Snow Day in OK Today: Potato Leek Soup

Warm creamy deliciousness!

We don’t get many snow days around where I live in Oklahoma. About once every 5 or 10 years we might get more than one or two. Some years, we get none at all. Oklahoma’s weather is nothing if not unpredictable, so it’s always a nice surprise when the forecast is on point and that first, perfect snowfall arrives to coat the ground with several inches of white.

Lucky for me, today’s the day! It also happens to be the day before trash day and that means cleaning out the fridge. Once a week, my kitchen becomes the poster child for “Chopped.”

It’s soup day, naturally. What’s better than hot soup on a cold day? It’s also a “two-fer.” I’ll use ingredients that probably won’t make it another week and save money in the bargain.

The items up for consideration: potatoes, one leek, heavy cream, homemade chicken stock (jelly), and a clamshell of fresh thyme that is on the brink of being not-so-fresh. Add in a few staples (butter, garlic, bay leaves, salt, pepper) and, according to my Magic 8 Ball, the outlook is good for a lunch of Potato Leek Soup!

The Magic 8 Ball knows all!

I don’t usually follow a strict recipe for soups that I make on the fly, but I did write down what I used.
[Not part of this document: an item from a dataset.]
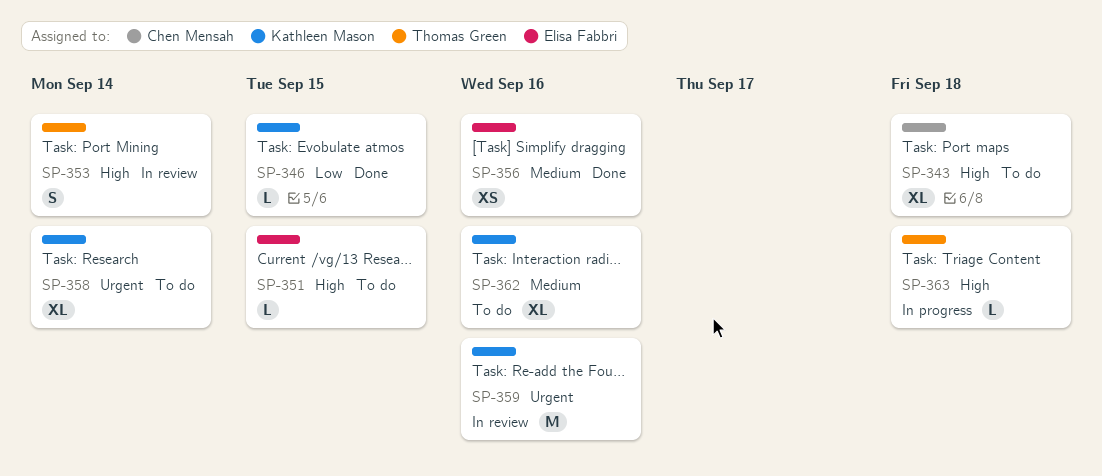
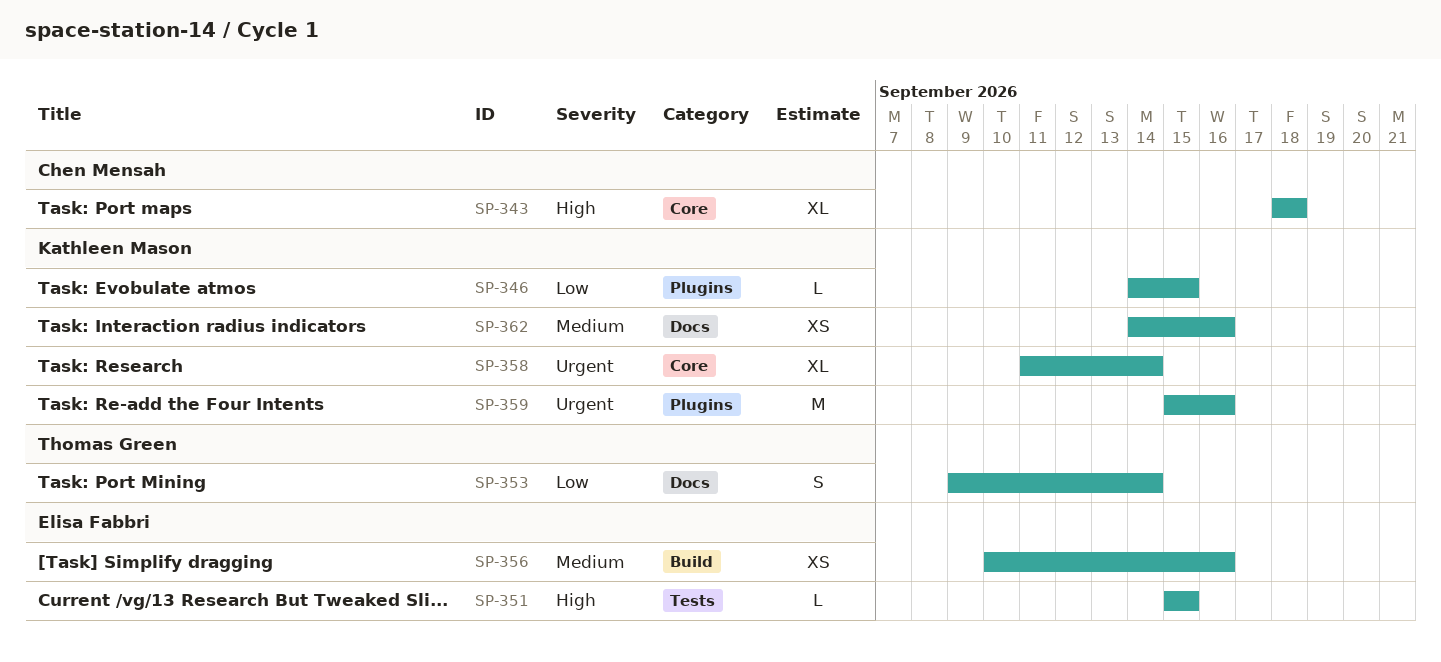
SP-353, priority: High -> Low
SP-362, estimate: XL -> XS
SP-363: present -> none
Here’s the recipe:

2 Tbsp. unsalted butter (if you want to make this vegan, use oil or marg)

1 large leek, white & light green parts, well rinsed, chopped (about 2 cups)

2 cloves garlic, minced

2 pounds peeled potatoes, diced about 1″

3 cups chicken broth (vegetable for vegan/vegetarians)

1 or 2 springs of fresh thyme (if you like more, use more; if you don’t have fresh, then use 1 tsp. dried)

2 bay leaves

1 tsp. salt

1/4 tsp. pepper

1 cup heavy cream

Fresh parsley or chopped chives for garnish

So that’s what I used, and here’s what I did:

Melt the butter in a 3 qt. soup pot
Add the leeks and the garlic
Saute’ over medium heat until tender
Add broth, or in my case, chicken “jelly”
Add potatoes, thyme, bay leaves, salt & pepper
Bring to boil (BTB), reduce to simmer (RTS)
Cover and cook til potatoes are tender, about 15 minutes
Tender taters
Remove thyme and bay leaves
Put at least half in a blender with extra liquid if needed
If you use a Vitamix, be safe and use variable speed 1 and bring the speed up gradually.
You can also use an immersion blender (stick blender) right in the cook pot.
Blend until smooth, add cream if desired, and stir into the remaining soup in the pot.

This is a very quick recipe to create and it makes about 8 large servings. If you want to make it vegan, it’s super simple to convert. Just leave out the cream, use plant-based “butter,” a butter-flavored olive oil, or just regular olive oil. Use vegetable stock instead of chicken, and substitute coconut milk or coconut cream for the heavy cream.

Feel free to add more of your favorite herbs and seasonings. If you like more thyme (like I do), then add a couple more sprigs. Oregano is a good substitute for the thyme if you’re in the mood for something with a bit more of an Italian flair. Or just leave it as-is, add a rosemary focaccia on the side and imagine you’re at a quaint little bistro in France.